September 18, 1941 article regarding Alexander’s untimely death.
This was a devastating blow to his wife and family.
I’m sure Hattie would have liked to have kept Juanita and the grandchildren with her, but a new widow needs care. It’s been reported that Juanita chose to move back to her own mother’s house in Tombstone with her three children.
Juanita had a good friend, Anita Ramirez Parra who died in 1934. Anita’s widower, Selso Parra, also had a few children. Both needed each other. Juanita chose a new family situation and married Selso. So quickly in fact, that she was on the “outs” with Hattie for a long time.
Hattie’s daughter Mary Margaret moved to Tombstone in 1930. She was a 19 year-old stenographer in an abstract office. She was boarding at the Federico home. Little did she know then, that she would marry one of their sons, Gilberto. Their family moved to Los Angeles. She passed away in 1974.
Love moves in. 1930 US Census, Tombstone, AZ
Beatrice was the third of Hattie’s children. She met her husband as her sister did. Alejandro had a border at his place in 1930 too. James Dickson came to live at their home, which was not far from his job at the explosion plant (probably Apache). Guess who got married? I guess if a husband or wife comes to live in your home, that’s pretty fortuitous. They had two children together. They lived in Los Angeles by 1940. However, by 1950 she was remarried to one William Bently. He is her final spouse, with whom she shares a son.
Edward Eugene came last, being born in 1923. He married Polly Saucedo in 1943. They moved to Los Angeles after their 3 children are born in Arizona. They divorced in 1969.
Back at the St. David family ranch, Alejandro and Hattie held everything together. While his documents make Alejandro seem like a simple farmer, Nina believes her family owned almost 1,000 acres in the area. He was newsworthy. I think the paper was the social media of the day.
November 6, 1921.
I’ve tried to contact the St. David Historical Society with no success. However, I think the wash and street name are clues of the location where the ranch could have been.
Pretty sure this is where part of the ranch was. The road heads west leading to the Apache Powder Company where Alex died.
Alejandro finally passes away on January 9, 1949, at the ripe old age of 92. His daughter was now living alone in St. David at age 63. But her story was not quite over. A few years later she married a man named Miguel Sanchez. On May 10, 1951, they tied the knot. They found love in their elder years. After her traumatizing assault, I am so glad she had this window of happiness with Miguel. They lived together for 5 years before a blood clot took his life.
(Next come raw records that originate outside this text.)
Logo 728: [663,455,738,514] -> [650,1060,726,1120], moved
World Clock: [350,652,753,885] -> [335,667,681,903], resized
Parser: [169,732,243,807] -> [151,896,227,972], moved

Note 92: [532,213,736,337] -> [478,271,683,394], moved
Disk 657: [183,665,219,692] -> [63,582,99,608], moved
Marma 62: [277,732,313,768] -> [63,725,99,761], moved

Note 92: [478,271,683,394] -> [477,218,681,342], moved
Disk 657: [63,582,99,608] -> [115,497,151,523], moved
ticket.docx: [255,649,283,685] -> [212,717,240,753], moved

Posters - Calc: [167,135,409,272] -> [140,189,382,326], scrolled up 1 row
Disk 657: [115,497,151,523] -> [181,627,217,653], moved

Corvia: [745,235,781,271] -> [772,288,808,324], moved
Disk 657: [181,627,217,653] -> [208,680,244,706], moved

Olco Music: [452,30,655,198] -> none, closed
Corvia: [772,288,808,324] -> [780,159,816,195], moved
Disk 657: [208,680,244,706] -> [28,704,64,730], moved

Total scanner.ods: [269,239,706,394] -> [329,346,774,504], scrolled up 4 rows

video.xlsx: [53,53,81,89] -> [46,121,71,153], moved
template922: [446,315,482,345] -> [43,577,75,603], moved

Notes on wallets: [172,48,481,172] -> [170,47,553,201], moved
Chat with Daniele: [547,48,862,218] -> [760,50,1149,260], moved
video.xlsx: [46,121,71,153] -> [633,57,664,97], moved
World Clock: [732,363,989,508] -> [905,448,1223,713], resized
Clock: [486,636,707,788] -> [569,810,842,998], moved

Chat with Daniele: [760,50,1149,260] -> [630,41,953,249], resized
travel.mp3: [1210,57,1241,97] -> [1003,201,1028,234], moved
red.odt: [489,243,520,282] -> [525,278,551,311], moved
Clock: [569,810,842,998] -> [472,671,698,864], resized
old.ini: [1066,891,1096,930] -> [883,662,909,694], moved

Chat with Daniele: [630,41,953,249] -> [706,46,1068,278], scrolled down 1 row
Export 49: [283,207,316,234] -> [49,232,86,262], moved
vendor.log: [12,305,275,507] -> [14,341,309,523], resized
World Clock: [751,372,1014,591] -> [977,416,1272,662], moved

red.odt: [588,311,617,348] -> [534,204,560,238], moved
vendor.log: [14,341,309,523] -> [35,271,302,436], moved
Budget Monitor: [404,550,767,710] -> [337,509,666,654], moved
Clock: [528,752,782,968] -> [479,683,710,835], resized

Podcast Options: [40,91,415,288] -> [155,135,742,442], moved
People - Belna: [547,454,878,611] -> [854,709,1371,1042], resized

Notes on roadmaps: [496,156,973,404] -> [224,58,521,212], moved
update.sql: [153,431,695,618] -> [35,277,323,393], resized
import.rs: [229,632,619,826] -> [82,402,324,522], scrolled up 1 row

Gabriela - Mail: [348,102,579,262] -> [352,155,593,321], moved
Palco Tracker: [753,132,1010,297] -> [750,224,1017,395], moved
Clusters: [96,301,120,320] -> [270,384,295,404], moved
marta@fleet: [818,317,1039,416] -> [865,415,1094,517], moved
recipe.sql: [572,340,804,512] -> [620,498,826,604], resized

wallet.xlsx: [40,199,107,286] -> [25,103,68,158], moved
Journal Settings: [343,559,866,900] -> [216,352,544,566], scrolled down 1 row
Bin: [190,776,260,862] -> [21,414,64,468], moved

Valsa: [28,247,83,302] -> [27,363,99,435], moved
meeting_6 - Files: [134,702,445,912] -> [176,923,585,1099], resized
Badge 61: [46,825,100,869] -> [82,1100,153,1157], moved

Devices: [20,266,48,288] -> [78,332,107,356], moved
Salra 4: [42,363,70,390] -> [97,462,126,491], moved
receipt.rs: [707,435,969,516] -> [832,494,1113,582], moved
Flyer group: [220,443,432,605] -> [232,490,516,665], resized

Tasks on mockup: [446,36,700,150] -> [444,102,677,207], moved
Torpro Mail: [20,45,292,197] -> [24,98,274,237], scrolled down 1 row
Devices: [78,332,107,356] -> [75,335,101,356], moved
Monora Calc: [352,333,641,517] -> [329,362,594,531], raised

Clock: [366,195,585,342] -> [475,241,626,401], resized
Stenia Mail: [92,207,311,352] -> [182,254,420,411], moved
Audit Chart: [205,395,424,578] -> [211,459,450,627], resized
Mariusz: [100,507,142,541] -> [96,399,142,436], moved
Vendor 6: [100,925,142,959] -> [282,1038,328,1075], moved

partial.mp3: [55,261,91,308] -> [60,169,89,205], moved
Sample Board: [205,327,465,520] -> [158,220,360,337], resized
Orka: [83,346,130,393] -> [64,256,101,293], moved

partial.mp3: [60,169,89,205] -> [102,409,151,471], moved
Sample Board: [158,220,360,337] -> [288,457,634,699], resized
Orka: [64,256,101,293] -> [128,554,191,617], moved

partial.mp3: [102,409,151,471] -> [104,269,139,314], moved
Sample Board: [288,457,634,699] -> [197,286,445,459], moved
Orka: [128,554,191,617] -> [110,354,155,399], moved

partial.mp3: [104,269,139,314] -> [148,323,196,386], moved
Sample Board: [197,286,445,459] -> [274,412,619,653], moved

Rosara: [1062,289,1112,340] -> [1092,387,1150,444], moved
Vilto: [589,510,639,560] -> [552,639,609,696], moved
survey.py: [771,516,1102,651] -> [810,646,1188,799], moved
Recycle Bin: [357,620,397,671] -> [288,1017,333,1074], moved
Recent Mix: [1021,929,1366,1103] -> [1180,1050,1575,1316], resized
While he had children with his first wife, the only thing on his tombstone is “Miguel Sanchez – Beloved Husband.”
The end of Hattie’s life was spent with her daughter Beatrice in Oceanside, CA. She lived to be 91. She died Hattie Escalante Sanchez on May 14, 1978 in Los Angeles, CA. Hattie’s great-granddaughter Nina did meet with her great-aunt Beatrice. She saw the rocking chair that belonged to Hattie. Hattie had been so petite, Nina was struck with how tiny the chair had been. She said it looked like a child’s rocker.
Alejandro Escalante was first cousin to my great-grandfather, Leonardo. Alejandro had been fortunate enough to live almost 50 years longer than his cousin. Had Leonardo’s son Jose not been a “wanderer,” going to see his cousin Frank Blackburn in 1918, we might not have had a paper trail of the relationship.
Alejandro Saldamando Escalante – Photo from his travel manifest.
The DNA results were a huge help in confirming the relationship between the two families as cousins. Time, employment opportunities, our nomadic tendencies, 150-ish years, and even death, can move families so far from each other that we forget those places from which we came.
For me, the joy isn’t so much the finding the facts, it is in the reunion.